Dans son film « l’ombra del giorno » (l’ombre du jour), sorti en Italie en 2022, le réalisateur Giuseppe Piccioni décrit le parcours d’un homme depuis un soutien mou au fascisme jusqu’à la résistance.
L’histoire commence en 1938, année de l’alignement de Mussolini sur Hitler et de la proclamation de lois raciales. Le jardin des Fizzi Contini de Giorgio Bassano et La Storia d’Elsa Morante ont le même point de départ, avec la persécution des Juifs en toile de fond.
Luciano (Riccardo Scarmacio) tient un restaurant sur la place centrale de la petite ville d’Ascoli Piceno dans la province des Marches, en Italie centrale. Ancien combattant, il garde de la guerre une jambe raide, et aussi l’âme meurtrie par le souvenir d’avoir tué de ses propres mains. Il est en bons termes avec les hiérarques locaux du parti fasciste. Il ne veut pas de vagues, et lorsque son cuisinier Giovanni (Vincezo Nemolado) plaisante sur des dignitaires du parti, il lui impose le silence.
Une jeune femme (Benedetta Porcaroli) se présente à la porte du restaurant et le supplie de l’employer, pour quelque type de travail que ce soit. Elle dit s’appeler Anna. Vite, elle se montre polyvalente, compétente, efficace, agréable aux clients, en bref, irremplaçable.
Anna exerce une véritable fascination sur Luciano. Il lui avouera plus tard que c’est la perspective de la retrouver qui lui donnait l’envie de se lever le matin et de courir au restaurant. Une vraie histoire d’amour nait entre Luciano et Anna. Ce qui complique la situation, c’est qu’Anna n’est pas Anna. Elle a des faux papiers. Elle s’appelle Esther et « n’est pas de race aryenne ».

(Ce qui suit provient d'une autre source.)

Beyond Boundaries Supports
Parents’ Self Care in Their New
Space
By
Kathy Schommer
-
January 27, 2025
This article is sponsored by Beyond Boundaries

À Ascoli Piceno, le parti fasciste, dirigés par le terrible Osvaldo (Lino Musella) mène une répression d’autant plus implacable que peu à peu filtrent des nouvelles sur les ombres qui couvrent l’Italie : les rumeurs sur la déroute de l’armée en Grèce et des témoignages sur des soldats atrocement mutilés. Luciano s’engage dans la protection d’Anna et de quelqu’un qui est cher à celle-ci, au risque d’être torturé et de perdre sa vie.
Le personnage interprété par Riccardo Scarmacio est remarquable de profondeur. En surface, il semble imperturbable, cohérent dans le rôle de soutien muet de la révolution fasciste. En réalité, c’est un amoureux transi, un homme qui découvre effaré le désastre qui se profile pour son pays, un résistant en actes.
J’ai été sensible aussi au personnage de Corado (Costantino Seghi), un homme jeune à l’étroit dans sa réalité de fils à maman dans une ville de province, rêvant d’un grand destin. Il est employé à temps partiel au restaurant de Luciano. Il devine que s’il dénonce ce qui se trame à la cave peut lui ouvrir une belle carrière dans l’appareil répressif. Son personnage évoque le Nino de La Storia, cherchant sa voie entre chemises noirs, résistants et trafiquants ; ou encore celui de Lacombe Lucien de Louis Malle, le milicien sortant de l’ombre par l’abjection.
« L’ombra del giorno » est un beau film. Il n’est pas sorti en salles en France, et j’ai pu le voir dans le cadre d’une soirée organisée par l’Institut Dante Alighieri au cinéma Utopia de Bordeaux. Il trouverait pourtant, parmi les amoureux de l’Italie et les passionnés d’histoire, un public en France.